We have chosen to implement a round-robin arbiter, mainly to avoid starvations that might arise when a fixed-priority arbiter is used. We consider RETRY responses from the slave (HRESP = RETRY), as well as split transfers. We do not, however, model locks on the transfer (HLOCKx signals).

Figure 2 shows how we modeled a generic AMBA AHB master as a finite state machine. We have used the NuSMV syntax for its compactness. We identify six states (idle, busreq, haddr, read, write, error) as shown in Figure 2. Transitions are specified within the case ...esac; block. Transitions are ordered deterministically; the next value of state will be specified by the first guard that evaluates to true. The figure is only partial; the HADDR, HTRANS, HRDATA, HWDATA, and BUSREQ signals depend on the state of the master. The MASTER\_STATE variable is used for the SoC evaluation described in Section 6 to provide a fast and simple method to track the master's current state from the arbiter. The BCET and WCET parameters are given as inputs to the AMBA AHB master. The READSIZE and WRITESIZE parameters specify the size of the data read from and written to the bus. The BCET, WCET, READSIZE, and WRITESIZE parameters are provided by the simulations.

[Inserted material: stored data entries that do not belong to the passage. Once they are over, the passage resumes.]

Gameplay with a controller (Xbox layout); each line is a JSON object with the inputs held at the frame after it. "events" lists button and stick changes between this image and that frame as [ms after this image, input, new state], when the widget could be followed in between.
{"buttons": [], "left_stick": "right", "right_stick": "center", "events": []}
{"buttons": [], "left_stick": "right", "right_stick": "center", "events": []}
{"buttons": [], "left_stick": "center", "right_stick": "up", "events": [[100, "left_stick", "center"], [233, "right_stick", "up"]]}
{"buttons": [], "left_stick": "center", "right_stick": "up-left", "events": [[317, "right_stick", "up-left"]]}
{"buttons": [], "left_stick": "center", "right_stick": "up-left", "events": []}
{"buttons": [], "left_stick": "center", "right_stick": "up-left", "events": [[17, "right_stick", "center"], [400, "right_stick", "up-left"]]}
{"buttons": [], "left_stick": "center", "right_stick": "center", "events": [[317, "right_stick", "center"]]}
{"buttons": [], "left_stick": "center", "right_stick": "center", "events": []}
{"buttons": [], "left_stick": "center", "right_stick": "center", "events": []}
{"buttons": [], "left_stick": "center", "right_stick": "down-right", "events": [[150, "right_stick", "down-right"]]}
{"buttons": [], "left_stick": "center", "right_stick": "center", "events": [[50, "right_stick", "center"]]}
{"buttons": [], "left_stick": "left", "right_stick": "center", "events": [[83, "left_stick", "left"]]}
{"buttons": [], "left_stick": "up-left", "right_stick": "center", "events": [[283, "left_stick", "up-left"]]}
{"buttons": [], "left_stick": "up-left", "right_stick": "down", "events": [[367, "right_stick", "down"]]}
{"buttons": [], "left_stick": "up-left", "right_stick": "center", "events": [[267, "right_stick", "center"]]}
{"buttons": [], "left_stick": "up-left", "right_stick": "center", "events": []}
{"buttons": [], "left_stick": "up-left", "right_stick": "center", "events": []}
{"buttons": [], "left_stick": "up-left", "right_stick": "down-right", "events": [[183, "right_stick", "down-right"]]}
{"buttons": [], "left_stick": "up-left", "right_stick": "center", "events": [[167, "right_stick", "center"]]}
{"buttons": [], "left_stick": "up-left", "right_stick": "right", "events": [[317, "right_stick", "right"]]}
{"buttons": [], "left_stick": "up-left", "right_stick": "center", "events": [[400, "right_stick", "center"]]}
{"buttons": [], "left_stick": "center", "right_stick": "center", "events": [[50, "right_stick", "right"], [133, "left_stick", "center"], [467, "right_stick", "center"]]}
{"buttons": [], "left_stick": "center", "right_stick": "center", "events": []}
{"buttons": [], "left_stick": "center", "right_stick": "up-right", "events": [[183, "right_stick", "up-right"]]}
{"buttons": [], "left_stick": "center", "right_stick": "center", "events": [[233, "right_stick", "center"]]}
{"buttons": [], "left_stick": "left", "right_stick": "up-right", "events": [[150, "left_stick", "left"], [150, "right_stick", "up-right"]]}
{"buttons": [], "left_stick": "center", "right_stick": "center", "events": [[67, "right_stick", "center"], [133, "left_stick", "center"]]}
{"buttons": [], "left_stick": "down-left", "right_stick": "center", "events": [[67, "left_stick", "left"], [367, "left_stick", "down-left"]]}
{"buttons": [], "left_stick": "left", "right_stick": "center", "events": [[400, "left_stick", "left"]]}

Figure 3 shows how we modeled a generic AMBA AHB slave using NuSMV. We have identified four states (idle, write, read, error) as shown in Figure 3. Transitions are specified within the case block. The transitions of the slave have to be synchronized with the master - e.g. the slave has to be in the read state when the master is in the write state – otherwise the slave (and the master) will enter the error state. Figure 3 is only partial; the HREADY and HRESP signals are assigned values non-deterministically for the functional verification. The slave records split transactions by storing the master's address in the MASK\_MASTER1, MASK\_MASTER2,

and MASK\_MASTER3 flags. These flags are managed by the slave (the arbiter also maintains its own flags for which master is masked) and are cleared when the slave issues an HSPLITx signal. The extended variable is used to extend the duration of RETRY and SPLIT responses for two clock cycles according to the AMBA specification.

We have modeled a round-robin arbiter to evaluate the case studies described in Section 5 and Section 6. We have not included a detailed description of the arbiter design, mainly because (1) it is not generic, rather a specific implementation that corresponds to the AMBA specification, (2) the design is too complex to fit within this paper. For the NuSMV models used in the formal analysis please visit http://alderis.uci.edu/amba2.

# 5. FUNCTIONAL VERIFICATION OF AMBA-BASED SOC DESIGNS

Although our major goal is to evaluate the performance of SoC designs using the formal FSM models these models also allow for the functional verification of AMBA AHBbased SoCs. Despite the fact that the functional verification of the AMBA AHB protocol has been addressed before by various researchers [24,25,2], we were able to uncover an ambiguity in the protocol that has not yet been documented. This section describes how we used the NuSMV tool to verify deadlock-freedom and liveness properties in a single bus system with three masters and one slave, using round-robin arbitration. In the discrete event model a *deadlock* can be observed as a state with no transitions enabled. A *livelock*, on the other hand, refers to a state from which only a subset of all the states is reachable, that cannot provide the necessary functionality for the system.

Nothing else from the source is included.